§ Task directions
In the material below, find each line with the word "application" and copy it.

§ Dataset extract

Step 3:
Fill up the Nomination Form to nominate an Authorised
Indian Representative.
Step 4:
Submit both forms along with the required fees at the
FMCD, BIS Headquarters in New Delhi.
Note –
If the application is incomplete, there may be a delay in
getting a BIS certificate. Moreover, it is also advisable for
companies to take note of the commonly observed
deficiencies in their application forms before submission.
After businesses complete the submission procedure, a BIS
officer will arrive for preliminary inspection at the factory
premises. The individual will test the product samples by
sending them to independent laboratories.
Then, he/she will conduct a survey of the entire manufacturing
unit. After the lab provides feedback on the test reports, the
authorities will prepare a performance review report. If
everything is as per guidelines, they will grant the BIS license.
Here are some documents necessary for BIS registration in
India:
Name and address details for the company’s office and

§ Task output
If the application is incomplete, there may be a delay in
deficiencies in their application forms before submission.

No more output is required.